YourConsultant.GameState currentWinner=null;
for (int i = 0; i < 3; i++) {
currentWinner = findWinner(currentWinner,areTheSame(board[i][0], board[i][1], board[i][2]));
}
for (int i = 0; i < 3; i++) {
currentWinner = findWinner(currentWinner,areTheSame(board[0][i], board[1][i], board[2][i]));
}
...
当然这不是最有效的方式......
答案 2 :(得分:0)
你不能超级回归,但你可以先收集所有的字符,然后返回第一个字符,否则返回null。
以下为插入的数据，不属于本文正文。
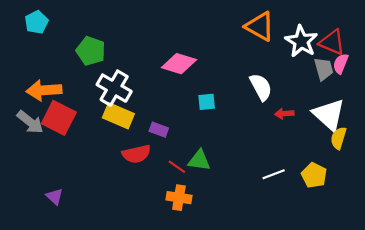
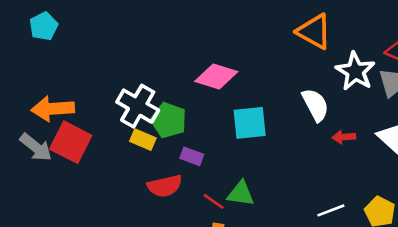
white star: (301, 41) -> (355, 71), moved
green pentagon: (91, 51) -> (169, 120), moved
cyan square: (207, 102) -> (250, 123), size x1.6
yellow rectangle: (118, 116) -> (143, 140), size x0.7

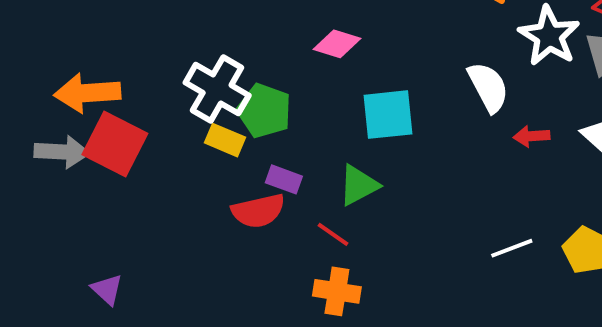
pink diamond: (216, 76) -> (337, 44), size x0.7
gray arrow: (36, 147) -> (62, 152), turned -36
purple rectangle: (192, 156) -> (284, 179), moved
green triangle: (241, 194) -> (359, 185), moved, turned -36

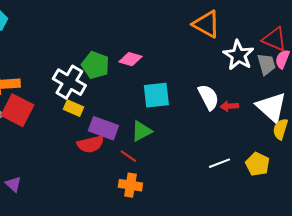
white semicircle: (488, 87) -> (208, 97), moved
green pentagon: (264, 111) -> (95, 65), moved
purple rectangle: (284, 179) -> (103, 128), size x1.6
并且没有任何新方法:
private YourConsultant.GameState gameState() {
List<Character> chars = new ArrayList<>();
for (int i = 0; i < 3; i++) {
chars.add(areTheSame(board[i][0], board[i][1], board[i][2]));
}
for (int i = 0; i < 3; i++) {
chars.add(areTheSame(board[0][i], board[1][i], board[2][i]));
}
chars.add(areTheSame(board[0][0], board[1][1], board[2][2]));
chars.add(areTheSame(board[0][2], board[1][1], board[2][0]));
return chars.stream()
.filter(c -> c == 'x' || c == 'o')
.map(c -> c == 'x' ? YourConsultant.GameState.WON_BY_X : YourConsultant.GameState.WON_BY_O)
.findFirst()
.orElse(null); // or whatever "non winning" value you want
}
&#34;表现&#34;检查所有抽动式脚趾板的影响,而不是在第一个可恢复状态下停止,将以微秒为单位进行测量。